Un « traumatisme », un « dégoût »

Chloé parle de « traumatisme », mais aussi du « dégoût » dans l’engagement politique. « J’ai cru que je n’avais plus aucune compétence. Je ne voulais plus travailler. » Finalement, malgré les menaces, elle décide de quitter Sira Sylla. À noter qu’elle a pu retrouver un travail auprès d’un autre député.

Mais ça ne s’arrête pas là. Un élu issu de la majorité gouvernementale et de la circonscription nous confie également qu’il a « pris la foudre ». « J’ai tout de suite mis des limites. Je lui ai fait comprendre que j’avais une vie à côté. » Mais cet élu avait le « luxe », selon ses dires, de ne pas avoir de lien hiérarchique avec elle. « Certains de ses collaborateurs se confiaient parfois à moi. Ils me disaient que c’était dur. » Toutefois, il tient à nuancer certains éléments, « Sira Sylla a commencé sa carrière politique dans un environnement très hostile. Les politiques du territoire ne lui ont pas fait de cadeau. Ça a forcément joué sur ses relations », pense-t-il.
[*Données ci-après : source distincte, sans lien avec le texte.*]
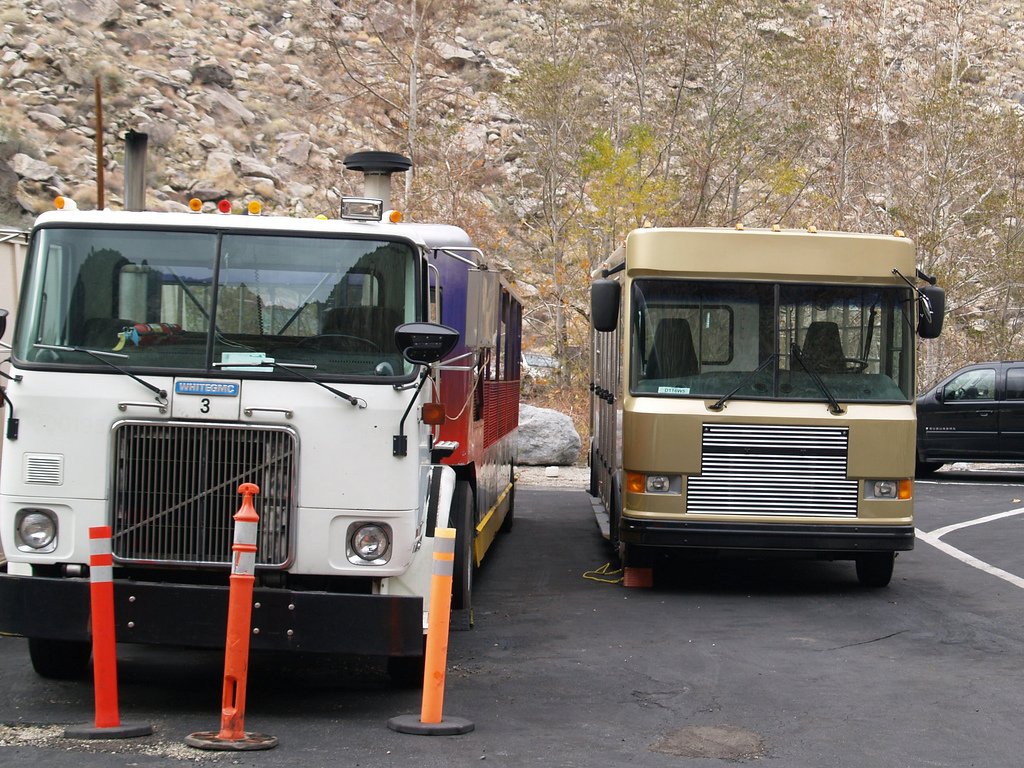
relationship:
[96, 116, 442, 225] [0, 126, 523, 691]
pipes on white truck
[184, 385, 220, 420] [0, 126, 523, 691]
number 3 on front of white truck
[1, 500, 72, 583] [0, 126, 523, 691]
headlight on white truck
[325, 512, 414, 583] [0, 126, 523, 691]
headlight on white truck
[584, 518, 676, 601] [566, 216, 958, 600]
front tire on bus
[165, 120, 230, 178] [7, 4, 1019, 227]
rock covering hill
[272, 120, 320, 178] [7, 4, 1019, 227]
rock covering hill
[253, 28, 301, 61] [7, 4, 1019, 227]
rock covering hill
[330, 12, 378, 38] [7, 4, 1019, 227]
rock covering hill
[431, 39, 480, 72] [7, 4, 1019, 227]
rock covering hill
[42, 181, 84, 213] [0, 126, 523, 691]
light on top of white truck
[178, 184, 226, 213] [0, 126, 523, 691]
light on top of white truck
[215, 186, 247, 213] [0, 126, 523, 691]
light on top of white truck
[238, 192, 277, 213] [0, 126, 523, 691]
light on top of white truck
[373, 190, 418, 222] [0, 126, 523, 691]
light on top of white truck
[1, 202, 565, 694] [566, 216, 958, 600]
white truck next to bus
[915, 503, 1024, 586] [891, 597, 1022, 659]
white line on road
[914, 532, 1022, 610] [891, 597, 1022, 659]
line on road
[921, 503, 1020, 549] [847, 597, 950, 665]
white line on road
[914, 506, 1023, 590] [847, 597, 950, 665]
line on road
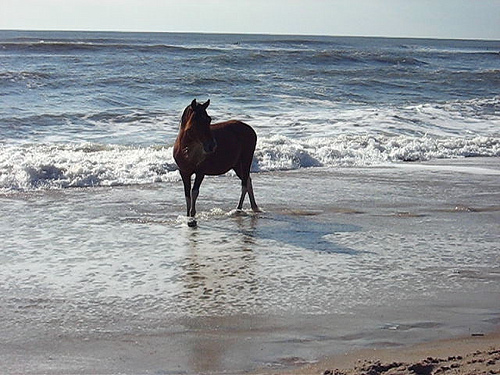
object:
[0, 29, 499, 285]
ocean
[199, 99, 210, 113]
ear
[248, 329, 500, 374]
traces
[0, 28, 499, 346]
seawater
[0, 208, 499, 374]
beach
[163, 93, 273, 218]
horse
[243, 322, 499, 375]
sand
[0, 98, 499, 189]
waves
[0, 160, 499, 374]
shore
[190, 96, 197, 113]
ear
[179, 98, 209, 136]
head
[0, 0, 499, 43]
sky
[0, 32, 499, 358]
water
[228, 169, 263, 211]
leg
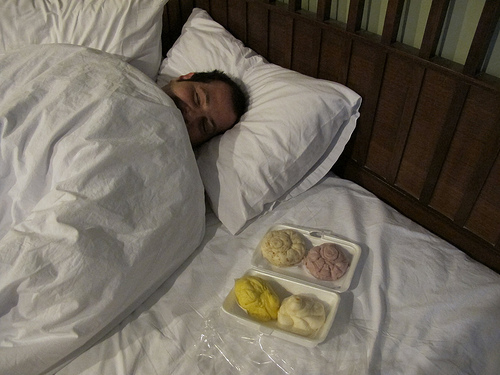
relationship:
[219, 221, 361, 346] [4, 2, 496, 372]
container on top of bed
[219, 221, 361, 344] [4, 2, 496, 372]
container on bed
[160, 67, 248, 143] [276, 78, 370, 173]
head on pillow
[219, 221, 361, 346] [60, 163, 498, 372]
container on bed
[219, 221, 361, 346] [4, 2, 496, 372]
container on top bed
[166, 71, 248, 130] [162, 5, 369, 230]
head on a pillow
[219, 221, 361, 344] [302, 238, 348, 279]
container with food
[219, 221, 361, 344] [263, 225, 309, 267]
container with food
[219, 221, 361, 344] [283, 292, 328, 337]
container with food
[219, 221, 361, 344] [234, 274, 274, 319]
container with food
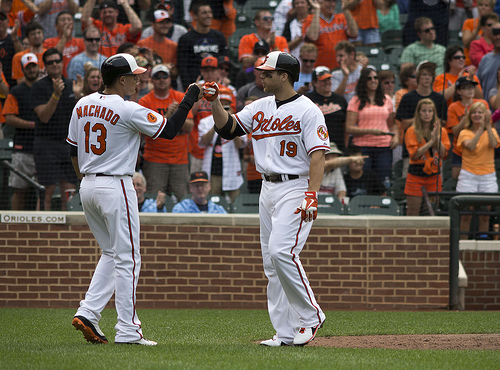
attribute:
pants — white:
[71, 170, 143, 341]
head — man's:
[103, 66, 135, 93]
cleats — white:
[260, 313, 326, 345]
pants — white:
[76, 171, 146, 343]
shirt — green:
[397, 42, 446, 64]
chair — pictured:
[343, 194, 415, 221]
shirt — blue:
[171, 197, 226, 213]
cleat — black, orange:
[64, 317, 116, 347]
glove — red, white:
[299, 184, 318, 229]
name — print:
[248, 109, 300, 132]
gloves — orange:
[198, 80, 320, 222]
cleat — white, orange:
[294, 300, 324, 350]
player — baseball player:
[56, 54, 208, 352]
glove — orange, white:
[294, 190, 319, 220]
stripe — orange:
[113, 179, 146, 331]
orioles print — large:
[245, 110, 304, 141]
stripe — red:
[119, 176, 147, 335]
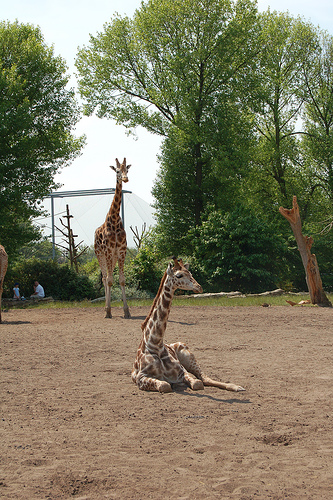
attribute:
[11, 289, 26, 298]
shirt — light blue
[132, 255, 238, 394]
giraffe — sitting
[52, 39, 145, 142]
clouds — thin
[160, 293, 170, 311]
spots — brown and white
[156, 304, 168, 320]
spots — brown and white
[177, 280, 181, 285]
spots — brown and white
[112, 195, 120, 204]
spots — brown and white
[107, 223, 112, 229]
spots — brown and white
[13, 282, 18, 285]
hat — blue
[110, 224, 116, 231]
spot — brown, orange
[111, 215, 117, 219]
spot — brown, orange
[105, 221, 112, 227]
spot — brown, orange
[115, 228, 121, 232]
spot — brown, orange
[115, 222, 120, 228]
spot — brown, orange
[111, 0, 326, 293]
leafy trees — green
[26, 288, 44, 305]
pants — beige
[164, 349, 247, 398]
legs — white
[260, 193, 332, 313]
trunk — large, brown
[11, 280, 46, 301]
people — sitting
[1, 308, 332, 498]
ground — dirt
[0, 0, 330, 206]
sky — white, blue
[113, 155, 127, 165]
ossicles — large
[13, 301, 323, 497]
field — big, dirt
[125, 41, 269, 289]
trees — leafy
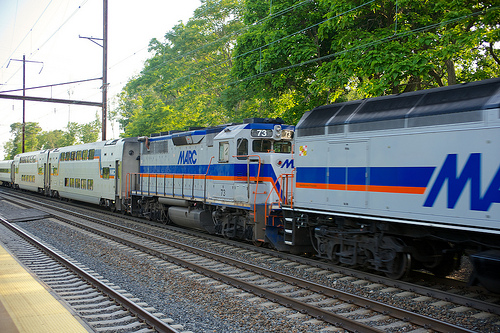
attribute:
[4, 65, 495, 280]
train — long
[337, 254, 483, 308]
track — brown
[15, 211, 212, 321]
track — empty, brown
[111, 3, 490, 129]
trees — green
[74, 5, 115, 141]
pole — tall, wooden, long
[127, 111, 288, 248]
engine — colorful, gray, blue, orange, present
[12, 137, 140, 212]
cars — white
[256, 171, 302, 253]
steps — orange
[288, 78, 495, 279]
train car — gray, orange, blue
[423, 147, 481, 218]
letter — large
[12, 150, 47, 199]
car — white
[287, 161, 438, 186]
line — blue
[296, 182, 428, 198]
line — orange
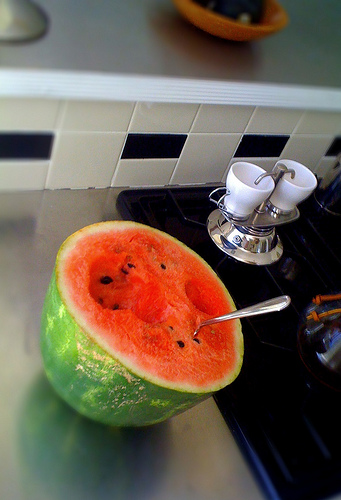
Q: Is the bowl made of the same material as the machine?
A: No, the bowl is made of wood and the machine is made of metal.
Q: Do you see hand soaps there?
A: No, there are no hand soaps.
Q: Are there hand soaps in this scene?
A: No, there are no hand soaps.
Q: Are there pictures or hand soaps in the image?
A: No, there are no hand soaps or pictures.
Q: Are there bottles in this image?
A: No, there are no bottles.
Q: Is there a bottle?
A: No, there are no bottles.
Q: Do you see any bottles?
A: No, there are no bottles.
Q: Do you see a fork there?
A: Yes, there is a fork.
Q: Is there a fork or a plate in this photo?
A: Yes, there is a fork.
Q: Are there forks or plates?
A: Yes, there is a fork.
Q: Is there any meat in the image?
A: No, there is no meat.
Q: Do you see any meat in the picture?
A: No, there is no meat.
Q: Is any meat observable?
A: No, there is no meat.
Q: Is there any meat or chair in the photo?
A: No, there are no meat or chairs.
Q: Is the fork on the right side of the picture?
A: Yes, the fork is on the right of the image.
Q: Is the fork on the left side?
A: No, the fork is on the right of the image.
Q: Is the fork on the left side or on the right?
A: The fork is on the right of the image.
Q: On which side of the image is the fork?
A: The fork is on the right of the image.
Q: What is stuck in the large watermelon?
A: The fork is stuck in the watermelon.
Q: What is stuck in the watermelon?
A: The fork is stuck in the watermelon.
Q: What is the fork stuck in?
A: The fork is stuck in the watermelon.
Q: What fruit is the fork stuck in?
A: The fork is stuck in the watermelon.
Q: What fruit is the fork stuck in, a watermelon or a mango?
A: The fork is stuck in a watermelon.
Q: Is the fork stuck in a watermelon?
A: Yes, the fork is stuck in a watermelon.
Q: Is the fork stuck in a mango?
A: No, the fork is stuck in a watermelon.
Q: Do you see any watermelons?
A: Yes, there is a watermelon.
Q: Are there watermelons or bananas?
A: Yes, there is a watermelon.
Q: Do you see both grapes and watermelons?
A: No, there is a watermelon but no grapes.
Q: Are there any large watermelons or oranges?
A: Yes, there is a large watermelon.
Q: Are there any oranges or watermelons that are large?
A: Yes, the watermelon is large.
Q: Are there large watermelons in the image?
A: Yes, there is a large watermelon.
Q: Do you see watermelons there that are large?
A: Yes, there is a watermelon that is large.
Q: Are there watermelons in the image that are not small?
A: Yes, there is a large watermelon.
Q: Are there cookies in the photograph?
A: No, there are no cookies.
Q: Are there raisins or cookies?
A: No, there are no cookies or raisins.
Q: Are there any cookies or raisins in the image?
A: No, there are no cookies or raisins.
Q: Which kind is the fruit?
A: The fruit is a watermelon.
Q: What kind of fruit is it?
A: The fruit is a watermelon.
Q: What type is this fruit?
A: This is a watermelon.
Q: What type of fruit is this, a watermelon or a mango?
A: This is a watermelon.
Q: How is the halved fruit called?
A: The fruit is a watermelon.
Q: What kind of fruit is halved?
A: The fruit is a watermelon.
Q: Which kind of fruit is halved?
A: The fruit is a watermelon.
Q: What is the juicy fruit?
A: The fruit is a watermelon.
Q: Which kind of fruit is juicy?
A: The fruit is a watermelon.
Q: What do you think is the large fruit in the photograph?
A: The fruit is a watermelon.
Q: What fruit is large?
A: The fruit is a watermelon.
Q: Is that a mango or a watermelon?
A: That is a watermelon.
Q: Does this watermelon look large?
A: Yes, the watermelon is large.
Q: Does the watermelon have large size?
A: Yes, the watermelon is large.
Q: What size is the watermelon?
A: The watermelon is large.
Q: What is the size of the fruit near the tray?
A: The watermelon is large.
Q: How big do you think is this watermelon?
A: The watermelon is large.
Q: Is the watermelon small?
A: No, the watermelon is large.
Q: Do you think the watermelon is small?
A: No, the watermelon is large.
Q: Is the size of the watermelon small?
A: No, the watermelon is large.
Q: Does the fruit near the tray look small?
A: No, the watermelon is large.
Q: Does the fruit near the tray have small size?
A: No, the watermelon is large.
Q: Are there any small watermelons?
A: No, there is a watermelon but it is large.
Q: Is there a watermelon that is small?
A: No, there is a watermelon but it is large.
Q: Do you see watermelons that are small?
A: No, there is a watermelon but it is large.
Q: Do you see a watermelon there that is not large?
A: No, there is a watermelon but it is large.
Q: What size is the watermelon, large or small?
A: The watermelon is large.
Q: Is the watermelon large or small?
A: The watermelon is large.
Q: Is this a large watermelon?
A: Yes, this is a large watermelon.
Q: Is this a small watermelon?
A: No, this is a large watermelon.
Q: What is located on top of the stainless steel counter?
A: The watermelon is on top of the counter.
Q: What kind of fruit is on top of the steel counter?
A: The fruit is a watermelon.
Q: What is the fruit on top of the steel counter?
A: The fruit is a watermelon.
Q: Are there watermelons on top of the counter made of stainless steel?
A: Yes, there is a watermelon on top of the counter.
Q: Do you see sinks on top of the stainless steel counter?
A: No, there is a watermelon on top of the counter.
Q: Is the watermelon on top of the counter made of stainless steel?
A: Yes, the watermelon is on top of the counter.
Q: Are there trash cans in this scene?
A: No, there are no trash cans.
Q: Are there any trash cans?
A: No, there are no trash cans.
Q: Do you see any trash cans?
A: No, there are no trash cans.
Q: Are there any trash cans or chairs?
A: No, there are no trash cans or chairs.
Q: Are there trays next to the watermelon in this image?
A: Yes, there is a tray next to the watermelon.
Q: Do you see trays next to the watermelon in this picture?
A: Yes, there is a tray next to the watermelon.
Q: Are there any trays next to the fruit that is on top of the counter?
A: Yes, there is a tray next to the watermelon.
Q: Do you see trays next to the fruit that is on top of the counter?
A: Yes, there is a tray next to the watermelon.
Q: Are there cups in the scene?
A: Yes, there is a cup.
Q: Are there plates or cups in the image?
A: Yes, there is a cup.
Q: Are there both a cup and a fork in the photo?
A: Yes, there are both a cup and a fork.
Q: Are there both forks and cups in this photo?
A: Yes, there are both a cup and a fork.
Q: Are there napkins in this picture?
A: No, there are no napkins.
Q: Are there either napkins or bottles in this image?
A: No, there are no napkins or bottles.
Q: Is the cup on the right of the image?
A: Yes, the cup is on the right of the image.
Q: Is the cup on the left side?
A: No, the cup is on the right of the image.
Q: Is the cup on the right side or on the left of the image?
A: The cup is on the right of the image.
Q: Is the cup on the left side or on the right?
A: The cup is on the right of the image.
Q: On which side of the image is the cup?
A: The cup is on the right of the image.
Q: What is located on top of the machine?
A: The cup is on top of the machine.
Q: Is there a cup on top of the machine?
A: Yes, there is a cup on top of the machine.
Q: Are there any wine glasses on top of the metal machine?
A: No, there is a cup on top of the machine.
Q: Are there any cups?
A: Yes, there is a cup.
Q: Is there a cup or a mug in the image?
A: Yes, there is a cup.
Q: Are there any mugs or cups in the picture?
A: Yes, there is a cup.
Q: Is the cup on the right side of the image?
A: Yes, the cup is on the right of the image.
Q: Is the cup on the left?
A: No, the cup is on the right of the image.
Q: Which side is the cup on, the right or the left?
A: The cup is on the right of the image.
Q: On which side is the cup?
A: The cup is on the right of the image.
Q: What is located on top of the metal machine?
A: The cup is on top of the machine.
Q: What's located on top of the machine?
A: The cup is on top of the machine.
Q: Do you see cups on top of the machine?
A: Yes, there is a cup on top of the machine.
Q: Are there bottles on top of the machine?
A: No, there is a cup on top of the machine.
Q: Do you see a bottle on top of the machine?
A: No, there is a cup on top of the machine.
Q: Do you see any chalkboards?
A: No, there are no chalkboards.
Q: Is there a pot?
A: No, there are no pots.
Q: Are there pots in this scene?
A: No, there are no pots.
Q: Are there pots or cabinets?
A: No, there are no pots or cabinets.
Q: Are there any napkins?
A: No, there are no napkins.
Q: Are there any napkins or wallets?
A: No, there are no napkins or wallets.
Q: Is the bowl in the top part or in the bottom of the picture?
A: The bowl is in the top of the image.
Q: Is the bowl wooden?
A: Yes, the bowl is wooden.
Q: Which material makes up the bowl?
A: The bowl is made of wood.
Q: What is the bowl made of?
A: The bowl is made of wood.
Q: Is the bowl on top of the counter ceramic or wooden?
A: The bowl is wooden.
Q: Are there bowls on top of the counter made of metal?
A: Yes, there is a bowl on top of the counter.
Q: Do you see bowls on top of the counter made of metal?
A: Yes, there is a bowl on top of the counter.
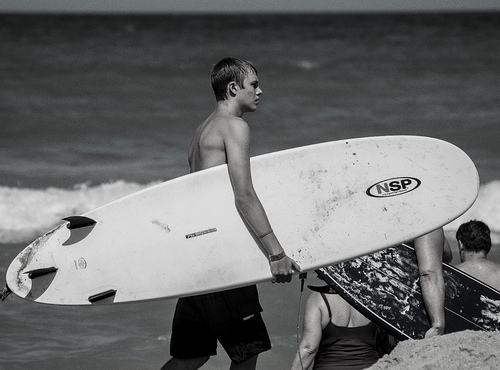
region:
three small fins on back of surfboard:
[5, 201, 123, 351]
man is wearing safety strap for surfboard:
[259, 245, 314, 305]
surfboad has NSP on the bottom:
[342, 146, 447, 224]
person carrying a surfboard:
[302, 239, 499, 344]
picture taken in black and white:
[59, 41, 448, 364]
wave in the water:
[16, 168, 127, 270]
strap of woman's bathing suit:
[288, 282, 367, 335]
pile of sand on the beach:
[334, 307, 497, 365]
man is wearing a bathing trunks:
[131, 268, 316, 368]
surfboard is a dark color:
[379, 246, 497, 351]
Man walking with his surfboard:
[16, 62, 481, 354]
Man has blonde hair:
[206, 58, 255, 105]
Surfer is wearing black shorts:
[161, 298, 271, 368]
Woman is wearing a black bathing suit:
[300, 289, 388, 369]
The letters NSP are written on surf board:
[358, 167, 426, 211]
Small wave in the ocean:
[7, 157, 72, 228]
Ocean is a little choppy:
[333, 84, 493, 129]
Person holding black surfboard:
[354, 248, 499, 333]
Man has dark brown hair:
[450, 222, 499, 267]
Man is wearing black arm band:
[245, 220, 282, 247]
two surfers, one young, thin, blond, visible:
[149, 49, 498, 369]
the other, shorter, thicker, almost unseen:
[396, 191, 458, 354]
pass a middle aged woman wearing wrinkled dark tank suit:
[268, 277, 408, 369]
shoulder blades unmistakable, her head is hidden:
[305, 283, 381, 331]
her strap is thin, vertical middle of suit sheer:
[308, 296, 380, 369]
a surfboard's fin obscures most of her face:
[301, 278, 345, 299]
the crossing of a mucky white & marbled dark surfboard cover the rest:
[267, 136, 429, 343]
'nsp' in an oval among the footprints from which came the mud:
[359, 168, 424, 205]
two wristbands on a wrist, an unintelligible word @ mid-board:
[180, 221, 288, 263]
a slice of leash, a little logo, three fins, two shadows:
[0, 196, 127, 315]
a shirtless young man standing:
[166, 56, 273, 367]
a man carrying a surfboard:
[7, 50, 481, 368]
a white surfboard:
[6, 129, 484, 311]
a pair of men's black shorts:
[167, 285, 274, 360]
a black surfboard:
[292, 220, 497, 340]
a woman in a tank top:
[291, 284, 383, 369]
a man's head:
[454, 219, 492, 261]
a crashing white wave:
[0, 184, 132, 240]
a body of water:
[3, 12, 493, 368]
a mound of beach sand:
[372, 329, 497, 369]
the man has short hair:
[206, 47, 259, 106]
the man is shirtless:
[153, 51, 302, 368]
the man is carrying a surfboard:
[3, 53, 480, 368]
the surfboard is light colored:
[0, 129, 484, 327]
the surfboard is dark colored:
[303, 237, 498, 348]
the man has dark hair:
[456, 220, 495, 258]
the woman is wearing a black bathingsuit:
[311, 287, 386, 369]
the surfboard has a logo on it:
[361, 173, 421, 198]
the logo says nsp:
[365, 173, 420, 198]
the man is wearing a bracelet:
[258, 224, 289, 265]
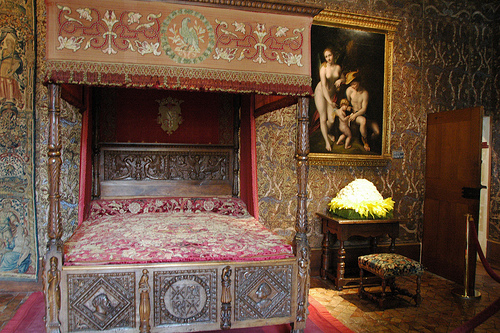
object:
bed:
[56, 141, 302, 333]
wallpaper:
[395, 1, 428, 155]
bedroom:
[2, 2, 499, 332]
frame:
[42, 85, 306, 333]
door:
[421, 106, 487, 290]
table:
[313, 210, 411, 291]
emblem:
[145, 272, 222, 333]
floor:
[307, 306, 444, 331]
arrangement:
[326, 177, 397, 218]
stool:
[354, 251, 425, 311]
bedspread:
[62, 197, 297, 267]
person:
[335, 100, 354, 150]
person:
[344, 72, 371, 151]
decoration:
[152, 93, 186, 136]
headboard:
[92, 94, 239, 201]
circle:
[159, 6, 216, 65]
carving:
[96, 151, 231, 185]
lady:
[313, 45, 343, 152]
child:
[336, 100, 355, 150]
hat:
[342, 67, 362, 85]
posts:
[46, 82, 61, 281]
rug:
[2, 290, 353, 332]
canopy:
[38, 2, 315, 101]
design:
[93, 9, 127, 55]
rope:
[470, 219, 497, 281]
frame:
[297, 7, 402, 173]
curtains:
[78, 86, 259, 218]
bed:
[40, 2, 323, 332]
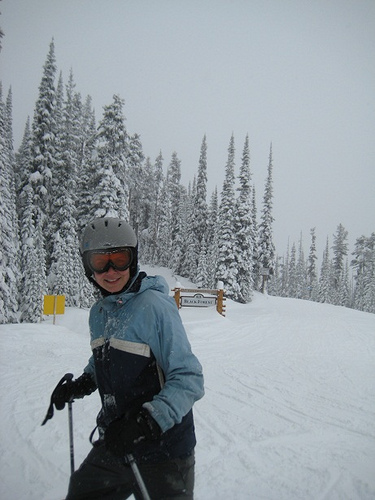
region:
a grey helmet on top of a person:
[76, 216, 132, 255]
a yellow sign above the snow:
[41, 290, 68, 317]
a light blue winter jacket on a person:
[73, 278, 202, 417]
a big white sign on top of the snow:
[169, 282, 230, 312]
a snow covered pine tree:
[223, 185, 258, 298]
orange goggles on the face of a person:
[91, 246, 138, 273]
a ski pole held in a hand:
[42, 369, 83, 474]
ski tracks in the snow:
[215, 343, 371, 464]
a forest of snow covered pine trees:
[7, 85, 372, 308]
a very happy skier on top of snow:
[63, 221, 202, 479]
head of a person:
[65, 200, 152, 308]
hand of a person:
[101, 411, 163, 471]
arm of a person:
[135, 378, 208, 450]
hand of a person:
[54, 377, 85, 411]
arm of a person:
[68, 350, 110, 407]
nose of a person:
[104, 263, 121, 281]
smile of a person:
[101, 279, 134, 291]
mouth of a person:
[96, 267, 127, 290]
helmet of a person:
[80, 203, 140, 253]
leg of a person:
[76, 431, 136, 495]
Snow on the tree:
[258, 134, 273, 294]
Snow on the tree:
[230, 133, 255, 304]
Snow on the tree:
[213, 133, 240, 295]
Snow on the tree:
[188, 132, 208, 271]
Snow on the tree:
[197, 189, 215, 289]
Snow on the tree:
[162, 159, 181, 264]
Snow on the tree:
[302, 224, 321, 297]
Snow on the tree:
[328, 220, 349, 304]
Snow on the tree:
[351, 228, 372, 313]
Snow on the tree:
[278, 235, 297, 299]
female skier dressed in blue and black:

Contactée, la députée Sira Sylla a estimé dans un premier temps que les différents faits énoncés étaient des « ragots ». « Je ne veux pas répondre à ça », a-t-elle expliqué refusant de répondre à nos questions par téléphone. Nous lui avons donc transmis nos questions par mail et nous sommes dans l’attente des réponses. Réponses qui seront ajoutées à l’article une fois reçues.

Des anciens collaborateurs se réunissent également et préparent un nouveau dossier. Cette fois-ci, ce n’est pas les prud’hommes qu’ils visent, mais bien le pénal.